The third quarter of 2019 saw the lowest commercial real estate transaction volume in Hong Kong since 2017, largely due to the ongoing anti-government protests and US-China trade conflicts, according to data from real estate brokerage firm CBRE.
The city recorded a total transaction volume of HK$18 billion ($2.3 billion, €2.09 billion) in Q3 2019, representing a 19 percent drop from the previous quarter. Hong Kong investors led more than half of the purchasing activities during this period, followed by Chinese investors who took up around 30 percent of the transaction volume.
Reeves Yan, head of capital markets at CBRE Hong Kong, told PERE that domestic investors, including family offices, developers and high-net-worth individuals, seem to have a better understanding of the Hong Kong market. They are confident in the ability of the city’s property market to recover, given that it bounced back from both the Asia financial crisis in 1997 and SARS health crisis in 2003. Many affluent Hong Kong investors made huge profits from buying during those crises and they see difficult times as a window of opportunity for acquiring assets, according to Yan.

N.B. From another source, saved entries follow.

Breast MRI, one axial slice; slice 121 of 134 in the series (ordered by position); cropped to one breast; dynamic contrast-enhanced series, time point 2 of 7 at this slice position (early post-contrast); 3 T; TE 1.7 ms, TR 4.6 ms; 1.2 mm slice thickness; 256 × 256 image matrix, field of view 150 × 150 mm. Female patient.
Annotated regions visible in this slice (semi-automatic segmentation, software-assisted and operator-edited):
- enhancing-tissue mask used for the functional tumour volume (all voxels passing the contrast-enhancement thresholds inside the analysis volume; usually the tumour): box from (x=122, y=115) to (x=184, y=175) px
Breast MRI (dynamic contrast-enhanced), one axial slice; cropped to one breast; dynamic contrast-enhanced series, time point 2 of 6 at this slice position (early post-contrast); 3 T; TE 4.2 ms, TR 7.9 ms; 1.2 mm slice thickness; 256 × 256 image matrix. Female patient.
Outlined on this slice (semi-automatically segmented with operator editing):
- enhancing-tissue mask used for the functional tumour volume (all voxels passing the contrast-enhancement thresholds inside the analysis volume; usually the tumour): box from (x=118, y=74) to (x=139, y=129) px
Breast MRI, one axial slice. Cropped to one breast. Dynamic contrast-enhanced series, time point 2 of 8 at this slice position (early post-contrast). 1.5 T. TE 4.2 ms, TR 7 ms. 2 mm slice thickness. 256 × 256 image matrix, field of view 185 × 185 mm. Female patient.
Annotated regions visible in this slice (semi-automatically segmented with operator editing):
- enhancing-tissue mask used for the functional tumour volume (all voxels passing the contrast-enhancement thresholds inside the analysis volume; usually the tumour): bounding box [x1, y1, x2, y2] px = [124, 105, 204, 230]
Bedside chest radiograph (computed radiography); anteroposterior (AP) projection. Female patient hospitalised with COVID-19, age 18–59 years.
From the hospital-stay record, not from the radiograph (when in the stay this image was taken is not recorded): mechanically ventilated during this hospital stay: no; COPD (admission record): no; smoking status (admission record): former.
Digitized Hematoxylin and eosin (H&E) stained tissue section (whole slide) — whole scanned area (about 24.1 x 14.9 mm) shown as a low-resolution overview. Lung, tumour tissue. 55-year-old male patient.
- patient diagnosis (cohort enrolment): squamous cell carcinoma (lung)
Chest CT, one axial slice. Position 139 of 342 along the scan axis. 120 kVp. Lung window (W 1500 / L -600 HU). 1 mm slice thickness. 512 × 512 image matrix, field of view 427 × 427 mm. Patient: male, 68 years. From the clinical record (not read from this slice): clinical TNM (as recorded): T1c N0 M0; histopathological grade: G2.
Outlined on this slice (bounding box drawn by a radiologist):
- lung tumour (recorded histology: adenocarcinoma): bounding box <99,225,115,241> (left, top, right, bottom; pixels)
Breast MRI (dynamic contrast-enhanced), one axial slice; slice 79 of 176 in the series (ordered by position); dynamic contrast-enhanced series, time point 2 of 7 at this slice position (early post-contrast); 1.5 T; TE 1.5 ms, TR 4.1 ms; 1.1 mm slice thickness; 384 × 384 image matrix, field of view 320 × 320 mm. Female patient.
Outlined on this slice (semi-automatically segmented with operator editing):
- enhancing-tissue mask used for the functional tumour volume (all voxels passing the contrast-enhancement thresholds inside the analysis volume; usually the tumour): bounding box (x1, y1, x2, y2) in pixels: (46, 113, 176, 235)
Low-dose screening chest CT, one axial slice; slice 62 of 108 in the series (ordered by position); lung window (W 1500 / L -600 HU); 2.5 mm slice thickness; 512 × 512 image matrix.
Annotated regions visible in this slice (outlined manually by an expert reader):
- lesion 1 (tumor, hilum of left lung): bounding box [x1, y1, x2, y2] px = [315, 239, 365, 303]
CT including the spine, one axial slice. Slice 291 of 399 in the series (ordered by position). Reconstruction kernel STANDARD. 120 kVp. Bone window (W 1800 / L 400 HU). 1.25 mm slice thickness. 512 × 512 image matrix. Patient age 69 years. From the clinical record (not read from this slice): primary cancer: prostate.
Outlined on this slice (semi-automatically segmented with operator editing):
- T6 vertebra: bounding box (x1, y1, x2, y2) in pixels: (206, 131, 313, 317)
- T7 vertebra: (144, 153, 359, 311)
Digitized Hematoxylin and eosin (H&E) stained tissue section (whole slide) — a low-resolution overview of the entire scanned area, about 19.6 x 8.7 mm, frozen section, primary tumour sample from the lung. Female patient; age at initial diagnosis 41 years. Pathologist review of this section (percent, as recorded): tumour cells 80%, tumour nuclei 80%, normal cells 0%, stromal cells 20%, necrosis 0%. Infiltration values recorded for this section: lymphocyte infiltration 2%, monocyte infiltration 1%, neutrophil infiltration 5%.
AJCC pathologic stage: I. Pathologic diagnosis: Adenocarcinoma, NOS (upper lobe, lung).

In addition, Yan expects potential distressed opportunities to emerge in the office sector while Chinese investors consider offloading assets for liquidity during a potential downturn. He has seen a general 10 to 15 percent discount across all property types from peak pricing levels early this year.
Although local buyers are relatively more active than their foreign counterparts, investor sentiment in the market remains weak, according to Yan. Ratings agency S&P Global noted in an October report that there had been forfeited deposits and failed auctions for commercial land recently.
In terms of sectors, Yan pointed out that retail would suffer the most – the sector recorded a transaction volume of HK$4.2 billion, a 33 percent drop from the previous quarter. And the “already low” figure was skewed by the purchase of a 55 percent stake in Yung Kee Restaurant in Central for HK$2.2 billion, according to CBRE. This decline occurred against the backdrop of retail sales in Hong Kong plunging 23 percent in August.
On the other hand, despite a 66 percent drop in the hotel occupancy rate in August due to the unrest, the hotel sector recorded the highest quarterly transaction volume over the past 24 months, according to data by provided by S&P and CBRE. Yan explained that the transaction volume in the hospitality sector has been supported by the concept of co-living. Some of the co-living operators are purchasing hotels and turning them into co-living space.
Yan expects the transaction volume will continue to be low in the fourth quarter as unrest in the city escalates. In addition, December has always been a quieter time in Hong Kong as many investors typically take a “hold-and-see” attitude until the first quarter.